[Start of section]
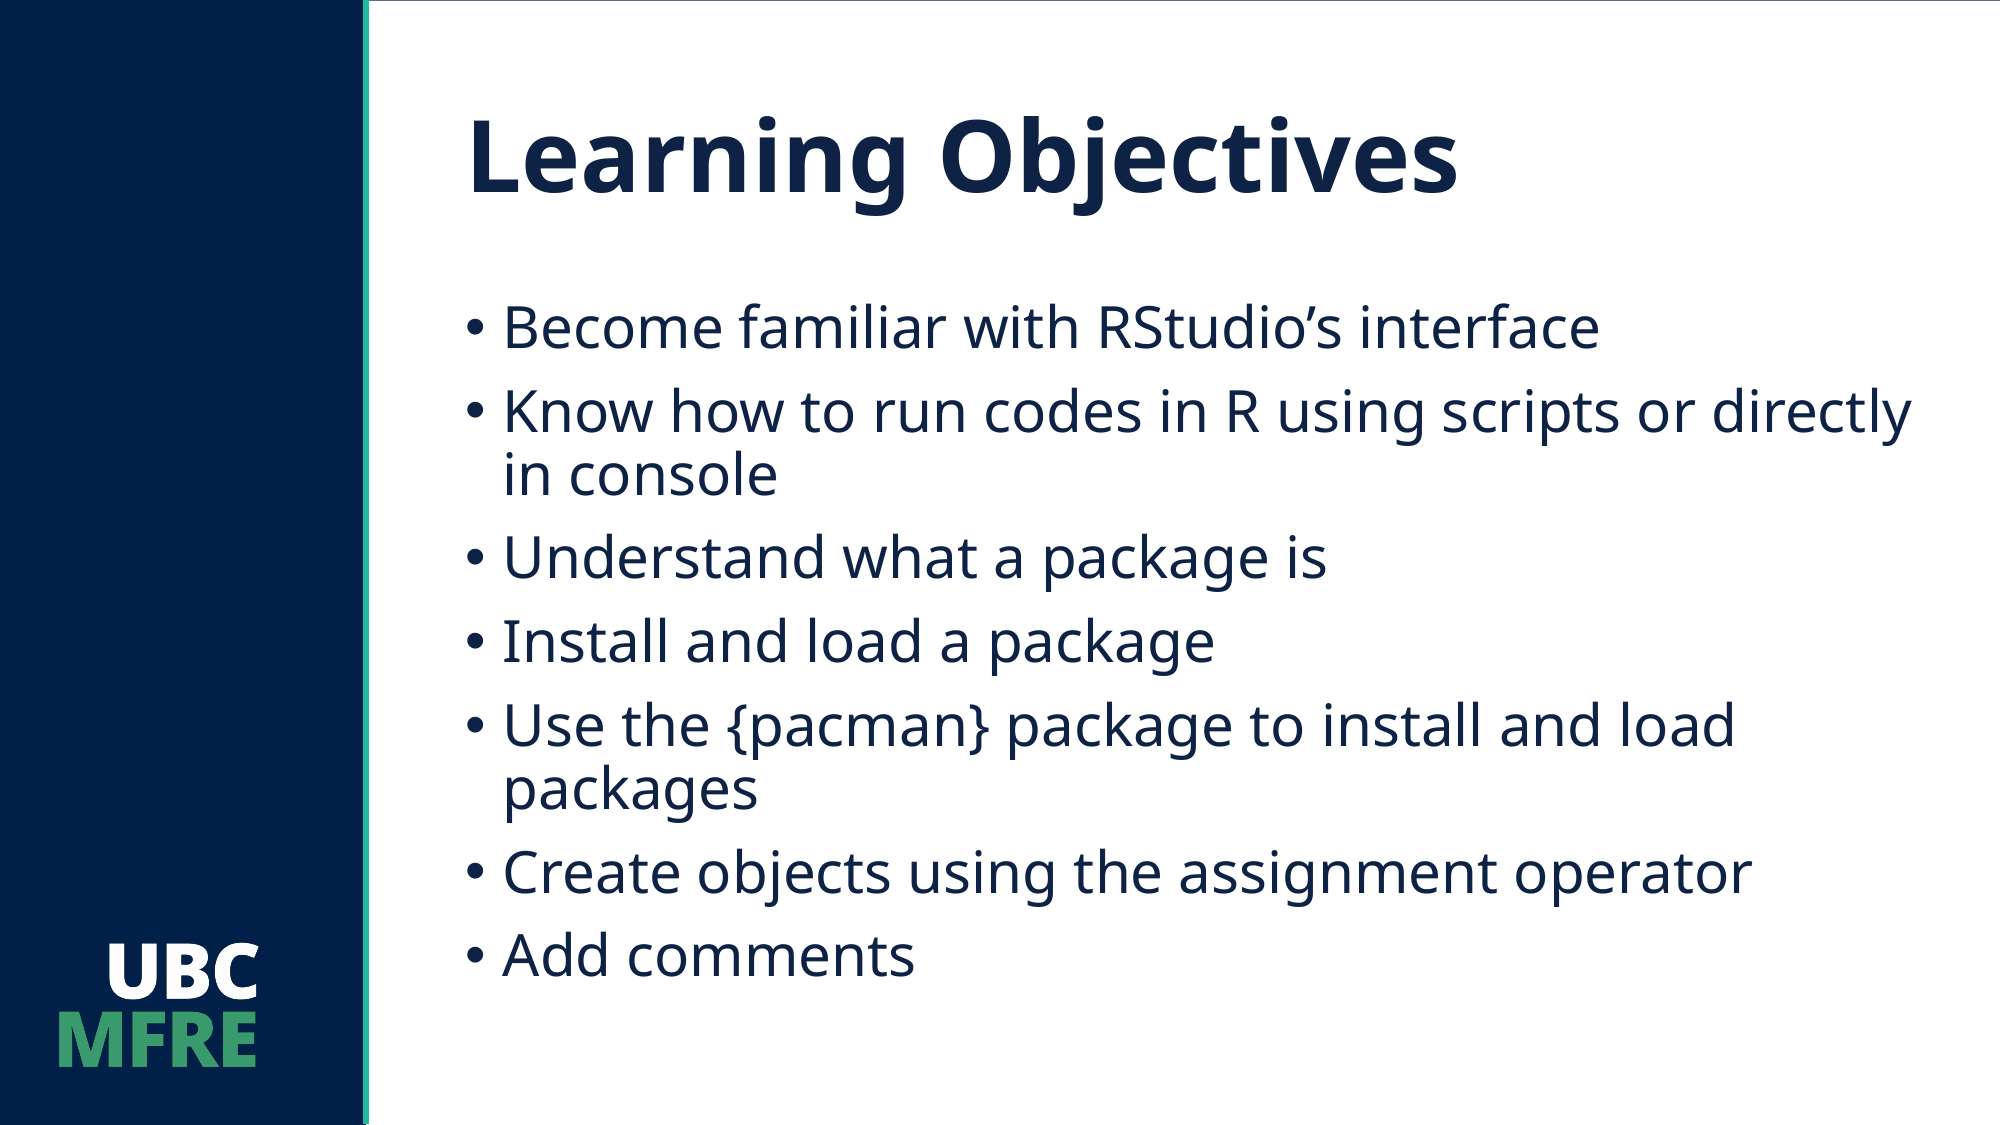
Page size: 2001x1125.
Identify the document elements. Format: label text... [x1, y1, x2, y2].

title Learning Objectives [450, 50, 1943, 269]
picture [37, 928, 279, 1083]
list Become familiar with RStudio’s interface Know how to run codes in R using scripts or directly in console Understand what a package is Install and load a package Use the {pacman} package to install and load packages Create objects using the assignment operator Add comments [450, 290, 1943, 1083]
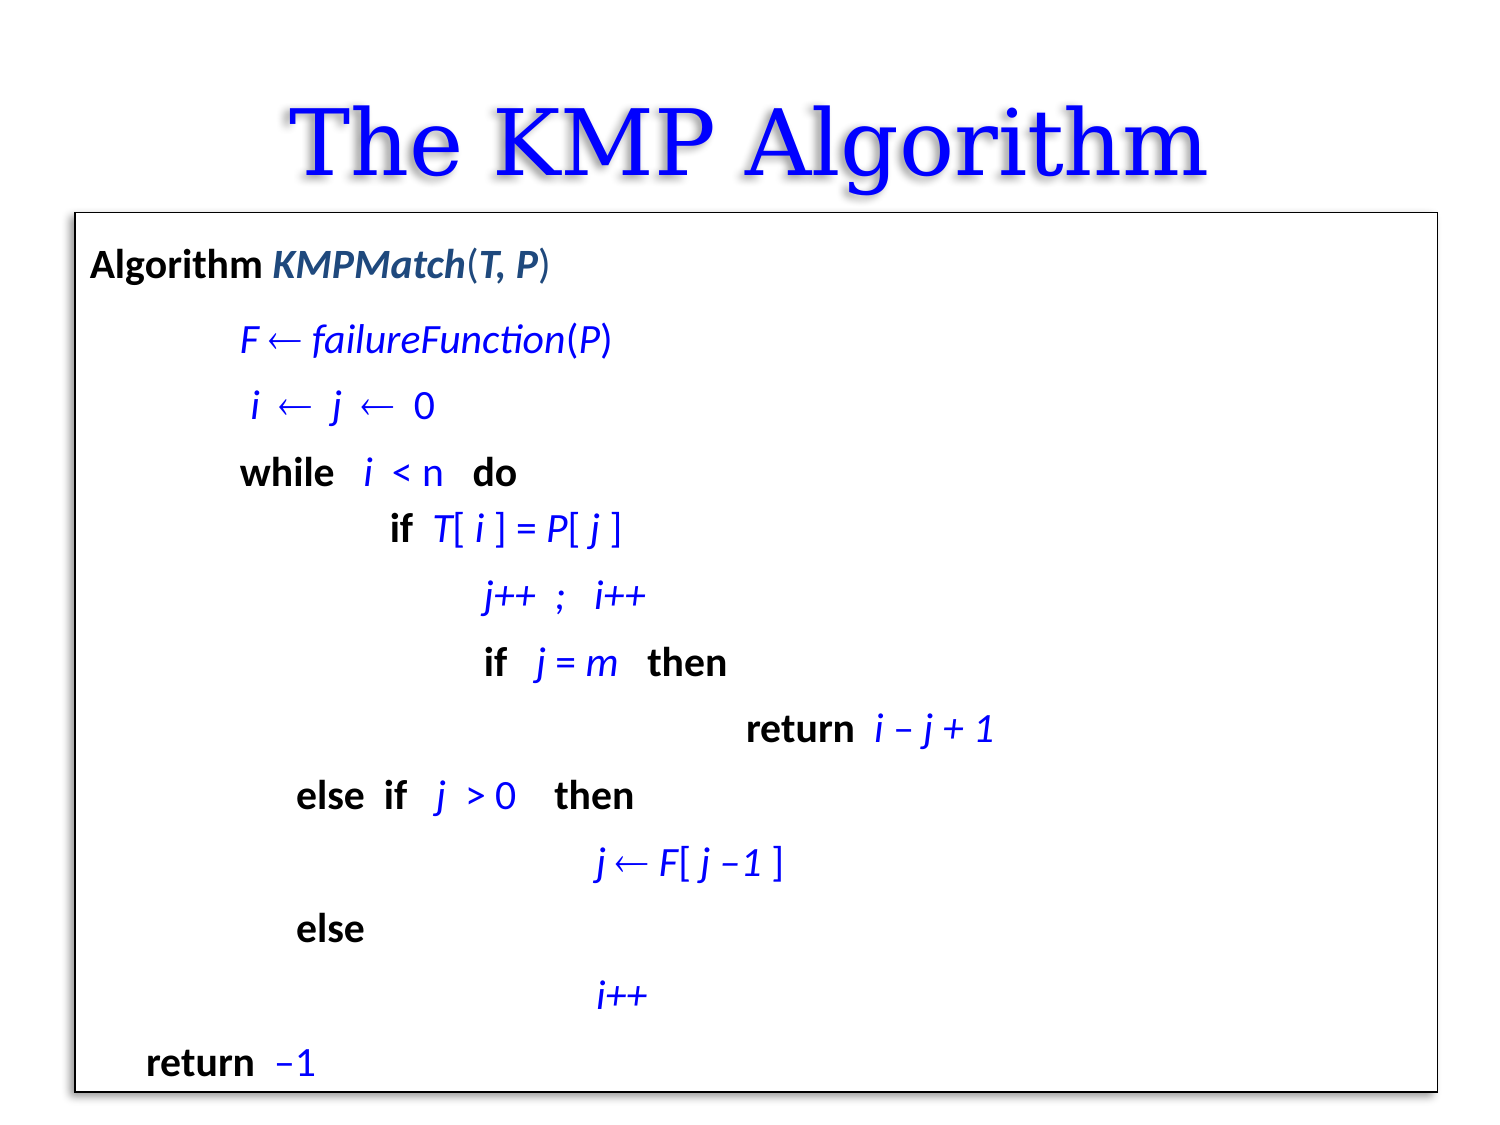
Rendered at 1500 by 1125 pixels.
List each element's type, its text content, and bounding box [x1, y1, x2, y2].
[End of section]
» WORK INSTRUCTION:
Reproduce the records exactly, images excluded.

» ANSWER FOR THE TASK:
Page size: 2001x1125.
Identify the document elements. Format: label text... [x1, y1, x2, y2].

title Learning Objectives [450, 50, 1943, 269]
picture [37, 928, 279, 1083]
list Become familiar with RStudio’s interface Know how to run codes in R using scripts or directly in console Understand what a package is Install and load a package Use the {pacman} package to install and load packages Create objects using the assignment operator Add comments [450, 290, 1943, 1083]
Rendered at 1500 by 1125 pixels.
List each element's type, its text content, and bounding box [x1, y1, x2, y2].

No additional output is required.